Fort Knox Deputy Executive Services Chief Mick Chiara, who also served as one of the event's organizers, stressed the seminar's importance.

"The course provides the basics of Army protocol that every protocol officer in the Army should know. It's a vital course for those serving in our field, and I think it's a privilege to host it here at Fort Knox," Chiara said.

Executive services officers as well as those who assist with protocol matters as an additional duty took part in the training. According to Headquarters, Department of the Army Protocol Program Training Manager Elizabeth Simpson, who serves as the sole instructor for the seminar, only about five percent of course attendees are actually protocol officers.

The course serves as a protocol basics course for those new to the profession as well as a refresher for seasoned professionals. Simpson said, in her opinion the primary benefit of the seminar is to achieve uniformity.

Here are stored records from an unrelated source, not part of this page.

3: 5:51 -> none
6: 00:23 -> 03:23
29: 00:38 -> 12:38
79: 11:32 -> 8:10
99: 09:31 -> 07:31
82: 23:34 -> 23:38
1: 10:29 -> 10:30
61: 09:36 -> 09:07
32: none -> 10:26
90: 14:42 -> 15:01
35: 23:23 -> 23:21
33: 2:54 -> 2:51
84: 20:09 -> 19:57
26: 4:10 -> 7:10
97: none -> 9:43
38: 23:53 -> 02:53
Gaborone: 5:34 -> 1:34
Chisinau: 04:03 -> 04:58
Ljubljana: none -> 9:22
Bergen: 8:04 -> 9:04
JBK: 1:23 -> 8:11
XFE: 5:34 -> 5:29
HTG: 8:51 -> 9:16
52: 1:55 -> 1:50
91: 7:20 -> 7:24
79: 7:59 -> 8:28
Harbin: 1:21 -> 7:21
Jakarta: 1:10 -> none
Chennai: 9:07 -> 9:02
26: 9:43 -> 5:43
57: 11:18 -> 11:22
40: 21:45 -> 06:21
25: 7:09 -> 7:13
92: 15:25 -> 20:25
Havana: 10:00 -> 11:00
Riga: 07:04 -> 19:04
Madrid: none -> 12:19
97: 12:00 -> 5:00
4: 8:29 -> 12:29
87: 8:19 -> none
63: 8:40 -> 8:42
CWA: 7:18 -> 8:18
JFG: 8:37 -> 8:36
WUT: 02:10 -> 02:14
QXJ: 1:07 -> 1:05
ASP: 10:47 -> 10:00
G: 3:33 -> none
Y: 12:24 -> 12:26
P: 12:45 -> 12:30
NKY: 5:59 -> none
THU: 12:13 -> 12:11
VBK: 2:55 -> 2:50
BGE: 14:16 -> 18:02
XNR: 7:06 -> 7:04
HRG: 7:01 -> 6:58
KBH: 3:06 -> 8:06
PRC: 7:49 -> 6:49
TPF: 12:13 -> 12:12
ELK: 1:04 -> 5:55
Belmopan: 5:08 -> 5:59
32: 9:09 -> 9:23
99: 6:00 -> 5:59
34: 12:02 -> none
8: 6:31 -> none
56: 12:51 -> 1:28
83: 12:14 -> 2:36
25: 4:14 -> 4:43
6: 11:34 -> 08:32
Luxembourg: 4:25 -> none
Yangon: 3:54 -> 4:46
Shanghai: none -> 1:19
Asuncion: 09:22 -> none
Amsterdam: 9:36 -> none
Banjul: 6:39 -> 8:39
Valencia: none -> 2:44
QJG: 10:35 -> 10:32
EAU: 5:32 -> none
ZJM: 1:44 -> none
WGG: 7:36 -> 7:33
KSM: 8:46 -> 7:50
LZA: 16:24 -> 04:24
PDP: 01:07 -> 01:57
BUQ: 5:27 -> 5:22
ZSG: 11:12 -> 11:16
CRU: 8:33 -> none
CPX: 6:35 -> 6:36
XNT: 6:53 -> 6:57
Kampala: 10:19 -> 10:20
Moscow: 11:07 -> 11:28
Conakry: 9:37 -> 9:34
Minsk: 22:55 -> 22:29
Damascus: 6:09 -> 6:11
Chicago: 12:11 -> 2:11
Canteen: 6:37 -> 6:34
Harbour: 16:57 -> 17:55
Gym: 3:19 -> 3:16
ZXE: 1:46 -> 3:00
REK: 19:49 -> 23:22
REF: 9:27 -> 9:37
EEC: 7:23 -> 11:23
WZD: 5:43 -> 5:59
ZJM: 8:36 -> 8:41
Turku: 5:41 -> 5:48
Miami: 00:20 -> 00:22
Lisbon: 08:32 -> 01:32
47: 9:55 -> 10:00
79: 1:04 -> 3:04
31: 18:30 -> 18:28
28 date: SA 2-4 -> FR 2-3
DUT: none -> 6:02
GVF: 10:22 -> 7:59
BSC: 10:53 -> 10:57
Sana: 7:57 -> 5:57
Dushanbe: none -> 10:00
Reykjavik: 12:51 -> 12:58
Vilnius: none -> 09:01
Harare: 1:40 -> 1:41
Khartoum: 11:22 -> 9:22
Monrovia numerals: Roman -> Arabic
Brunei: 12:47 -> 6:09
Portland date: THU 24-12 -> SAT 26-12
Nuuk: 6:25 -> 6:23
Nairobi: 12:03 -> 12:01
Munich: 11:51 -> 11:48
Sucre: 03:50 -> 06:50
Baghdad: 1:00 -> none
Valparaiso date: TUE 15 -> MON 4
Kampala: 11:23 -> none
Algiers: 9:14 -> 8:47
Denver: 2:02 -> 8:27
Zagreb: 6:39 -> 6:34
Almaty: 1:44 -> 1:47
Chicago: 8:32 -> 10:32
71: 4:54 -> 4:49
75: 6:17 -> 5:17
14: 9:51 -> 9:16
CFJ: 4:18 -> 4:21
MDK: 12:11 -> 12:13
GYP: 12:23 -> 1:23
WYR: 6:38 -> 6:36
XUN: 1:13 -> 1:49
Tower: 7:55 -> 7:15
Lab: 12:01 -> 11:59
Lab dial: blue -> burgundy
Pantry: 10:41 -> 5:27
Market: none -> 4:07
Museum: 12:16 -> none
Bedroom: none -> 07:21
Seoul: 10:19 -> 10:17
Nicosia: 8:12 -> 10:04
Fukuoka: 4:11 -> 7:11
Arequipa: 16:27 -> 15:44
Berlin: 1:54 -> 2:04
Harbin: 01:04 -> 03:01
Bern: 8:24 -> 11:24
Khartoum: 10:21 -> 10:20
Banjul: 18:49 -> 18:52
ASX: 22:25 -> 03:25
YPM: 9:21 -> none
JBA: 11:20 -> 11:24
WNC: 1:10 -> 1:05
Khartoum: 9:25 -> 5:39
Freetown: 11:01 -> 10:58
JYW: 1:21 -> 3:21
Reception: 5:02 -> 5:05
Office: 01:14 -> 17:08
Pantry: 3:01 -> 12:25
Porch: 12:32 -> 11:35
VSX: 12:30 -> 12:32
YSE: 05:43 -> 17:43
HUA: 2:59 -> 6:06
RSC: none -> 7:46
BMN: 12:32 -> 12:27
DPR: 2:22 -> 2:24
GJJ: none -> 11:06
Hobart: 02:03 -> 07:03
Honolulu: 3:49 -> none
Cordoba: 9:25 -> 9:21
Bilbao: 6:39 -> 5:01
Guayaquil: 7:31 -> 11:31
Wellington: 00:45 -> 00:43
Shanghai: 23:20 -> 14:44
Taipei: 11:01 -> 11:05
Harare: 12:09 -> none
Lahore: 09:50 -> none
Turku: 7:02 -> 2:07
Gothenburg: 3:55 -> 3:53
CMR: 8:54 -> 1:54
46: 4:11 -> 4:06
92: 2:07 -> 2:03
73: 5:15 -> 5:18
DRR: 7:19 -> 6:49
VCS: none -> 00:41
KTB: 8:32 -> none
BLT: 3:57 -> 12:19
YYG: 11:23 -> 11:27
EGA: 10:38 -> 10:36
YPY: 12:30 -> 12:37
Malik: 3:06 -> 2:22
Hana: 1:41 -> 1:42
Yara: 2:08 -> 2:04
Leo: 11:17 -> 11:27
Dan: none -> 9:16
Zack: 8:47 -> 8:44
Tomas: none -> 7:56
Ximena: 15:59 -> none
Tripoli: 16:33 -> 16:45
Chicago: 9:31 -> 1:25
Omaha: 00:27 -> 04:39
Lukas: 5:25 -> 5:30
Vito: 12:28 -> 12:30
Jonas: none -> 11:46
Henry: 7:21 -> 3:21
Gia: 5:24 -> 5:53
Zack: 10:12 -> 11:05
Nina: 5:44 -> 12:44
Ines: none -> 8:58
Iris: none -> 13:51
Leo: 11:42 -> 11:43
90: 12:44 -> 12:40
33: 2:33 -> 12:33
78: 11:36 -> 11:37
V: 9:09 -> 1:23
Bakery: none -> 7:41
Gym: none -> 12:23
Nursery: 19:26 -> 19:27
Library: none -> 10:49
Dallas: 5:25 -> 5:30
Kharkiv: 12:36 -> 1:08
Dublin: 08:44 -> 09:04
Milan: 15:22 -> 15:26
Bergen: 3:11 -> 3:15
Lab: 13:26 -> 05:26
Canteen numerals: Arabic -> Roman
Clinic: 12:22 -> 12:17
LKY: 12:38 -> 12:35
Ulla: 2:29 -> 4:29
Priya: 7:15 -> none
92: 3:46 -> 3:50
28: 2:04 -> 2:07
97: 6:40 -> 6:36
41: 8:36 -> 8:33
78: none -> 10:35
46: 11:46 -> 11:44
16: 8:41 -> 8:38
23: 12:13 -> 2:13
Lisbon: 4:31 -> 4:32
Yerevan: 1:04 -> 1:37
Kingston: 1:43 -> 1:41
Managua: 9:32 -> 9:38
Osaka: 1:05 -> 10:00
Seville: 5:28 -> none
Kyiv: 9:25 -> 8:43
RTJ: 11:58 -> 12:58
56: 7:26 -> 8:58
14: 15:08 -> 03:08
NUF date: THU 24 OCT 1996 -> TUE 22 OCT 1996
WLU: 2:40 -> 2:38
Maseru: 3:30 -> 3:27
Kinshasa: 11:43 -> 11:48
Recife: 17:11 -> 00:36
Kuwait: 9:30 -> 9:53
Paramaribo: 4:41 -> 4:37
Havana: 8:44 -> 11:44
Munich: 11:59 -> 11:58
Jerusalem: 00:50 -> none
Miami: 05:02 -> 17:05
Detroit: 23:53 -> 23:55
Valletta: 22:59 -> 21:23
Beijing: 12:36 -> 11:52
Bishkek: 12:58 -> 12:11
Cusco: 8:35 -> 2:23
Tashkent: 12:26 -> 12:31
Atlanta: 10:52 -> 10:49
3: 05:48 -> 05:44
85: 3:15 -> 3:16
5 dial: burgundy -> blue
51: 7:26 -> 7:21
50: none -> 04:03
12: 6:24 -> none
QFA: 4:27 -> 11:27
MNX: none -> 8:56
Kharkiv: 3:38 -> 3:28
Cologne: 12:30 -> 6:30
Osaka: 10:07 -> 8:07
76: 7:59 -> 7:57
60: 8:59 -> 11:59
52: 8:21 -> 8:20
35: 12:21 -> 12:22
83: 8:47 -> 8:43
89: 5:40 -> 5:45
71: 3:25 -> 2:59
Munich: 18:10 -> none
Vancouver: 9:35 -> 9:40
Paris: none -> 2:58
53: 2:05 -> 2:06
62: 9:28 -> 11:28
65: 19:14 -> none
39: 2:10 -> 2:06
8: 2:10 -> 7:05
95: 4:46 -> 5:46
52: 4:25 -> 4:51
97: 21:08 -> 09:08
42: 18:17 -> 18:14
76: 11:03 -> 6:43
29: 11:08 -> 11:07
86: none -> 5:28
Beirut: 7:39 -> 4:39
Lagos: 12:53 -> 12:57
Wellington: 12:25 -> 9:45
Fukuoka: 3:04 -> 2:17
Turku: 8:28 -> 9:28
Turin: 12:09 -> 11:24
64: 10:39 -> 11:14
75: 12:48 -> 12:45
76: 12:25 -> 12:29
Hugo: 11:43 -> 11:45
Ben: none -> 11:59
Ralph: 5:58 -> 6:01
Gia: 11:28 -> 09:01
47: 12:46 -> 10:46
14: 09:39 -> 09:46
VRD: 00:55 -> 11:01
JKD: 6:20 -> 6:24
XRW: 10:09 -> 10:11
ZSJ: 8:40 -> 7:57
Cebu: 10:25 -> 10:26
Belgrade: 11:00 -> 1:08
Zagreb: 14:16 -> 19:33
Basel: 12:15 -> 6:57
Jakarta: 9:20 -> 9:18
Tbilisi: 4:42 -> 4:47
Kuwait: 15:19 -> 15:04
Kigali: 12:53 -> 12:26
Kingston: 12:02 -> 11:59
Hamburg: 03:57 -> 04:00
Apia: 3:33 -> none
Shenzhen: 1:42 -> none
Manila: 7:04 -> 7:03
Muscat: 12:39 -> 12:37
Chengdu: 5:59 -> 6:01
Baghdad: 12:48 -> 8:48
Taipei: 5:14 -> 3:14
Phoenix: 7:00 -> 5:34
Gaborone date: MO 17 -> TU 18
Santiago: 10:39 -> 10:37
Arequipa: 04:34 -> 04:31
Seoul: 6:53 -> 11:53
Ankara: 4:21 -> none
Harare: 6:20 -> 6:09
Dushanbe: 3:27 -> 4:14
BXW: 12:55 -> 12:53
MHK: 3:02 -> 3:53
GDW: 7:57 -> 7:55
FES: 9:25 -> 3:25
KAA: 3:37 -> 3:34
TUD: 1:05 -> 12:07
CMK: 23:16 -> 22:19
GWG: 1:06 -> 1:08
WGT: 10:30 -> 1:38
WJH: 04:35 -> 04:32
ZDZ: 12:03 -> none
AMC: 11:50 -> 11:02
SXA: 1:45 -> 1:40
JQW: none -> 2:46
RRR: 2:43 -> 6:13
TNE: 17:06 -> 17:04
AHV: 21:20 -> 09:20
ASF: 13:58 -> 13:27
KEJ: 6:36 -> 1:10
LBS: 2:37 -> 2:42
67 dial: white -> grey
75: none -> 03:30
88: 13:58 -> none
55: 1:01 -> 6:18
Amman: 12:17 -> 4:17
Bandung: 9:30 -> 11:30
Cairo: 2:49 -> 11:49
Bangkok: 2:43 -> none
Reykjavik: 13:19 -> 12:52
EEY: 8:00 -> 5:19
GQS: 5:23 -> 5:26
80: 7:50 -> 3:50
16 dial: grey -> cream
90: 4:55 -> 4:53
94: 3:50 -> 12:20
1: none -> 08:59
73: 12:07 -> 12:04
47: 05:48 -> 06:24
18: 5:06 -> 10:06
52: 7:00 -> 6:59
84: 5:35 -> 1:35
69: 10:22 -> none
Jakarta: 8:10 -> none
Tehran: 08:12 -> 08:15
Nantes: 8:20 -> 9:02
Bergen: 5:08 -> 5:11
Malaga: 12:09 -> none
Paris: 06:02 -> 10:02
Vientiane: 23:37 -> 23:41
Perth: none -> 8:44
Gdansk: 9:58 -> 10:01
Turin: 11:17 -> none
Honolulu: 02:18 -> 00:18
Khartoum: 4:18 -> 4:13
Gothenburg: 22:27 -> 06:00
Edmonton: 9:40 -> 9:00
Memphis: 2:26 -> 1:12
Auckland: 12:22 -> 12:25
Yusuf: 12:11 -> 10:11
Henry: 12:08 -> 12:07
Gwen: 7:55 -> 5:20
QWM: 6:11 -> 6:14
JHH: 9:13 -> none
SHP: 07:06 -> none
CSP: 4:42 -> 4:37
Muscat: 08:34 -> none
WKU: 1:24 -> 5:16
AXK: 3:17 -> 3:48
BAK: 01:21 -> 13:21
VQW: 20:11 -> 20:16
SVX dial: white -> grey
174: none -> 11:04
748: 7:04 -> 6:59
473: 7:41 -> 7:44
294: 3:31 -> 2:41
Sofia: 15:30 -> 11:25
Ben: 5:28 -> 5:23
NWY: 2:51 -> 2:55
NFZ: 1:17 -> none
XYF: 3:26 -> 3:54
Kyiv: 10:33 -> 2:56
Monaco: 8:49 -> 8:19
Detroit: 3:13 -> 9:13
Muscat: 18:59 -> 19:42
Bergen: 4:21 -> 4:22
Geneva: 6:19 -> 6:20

"We're trying to get everyone on the same page about flag lines, ceremonies and seating -- those are probably the three hottest topics," Simpson said. "Everyone is coming from another installation where they used to do something a different way or their commanding general wanted something done a certain way and, unfortunately, that just carries on bad traditions from one installation to the next. We are fighting against that and trying to create a standard."

Seminar attendee Mark Burton, a plans and operations specialist with U.S. Army Financial Management Command, in Indianapolis, said he thought networking as well as the standardization of protocol was helpful.

"The opportunity to network is the best. Now, if I have a question that's not in the book or in today's training, I know who to reach out to and discuss what I'm doing," Burton said. "I'm retired military and I've worked protocol for events in the past, and it's always different everywhere you go. I like the concept of it being uniform and coming from HQDA on down."

While Simpson said she will continue to travel around the country to ensure protocol professionals everywhere have an opportunity to attend the course, she will use Fort Knox as a future venue.

"We're always going to rotate because we need to reach as many people as possible, but this is a very central location as indicated by the size of this class," she said. "I would definitely come back. As long as I advertise it far enough in advance, people will fly here."

Chiara said he hopes to be able to offer this training at Fort Knox every two years.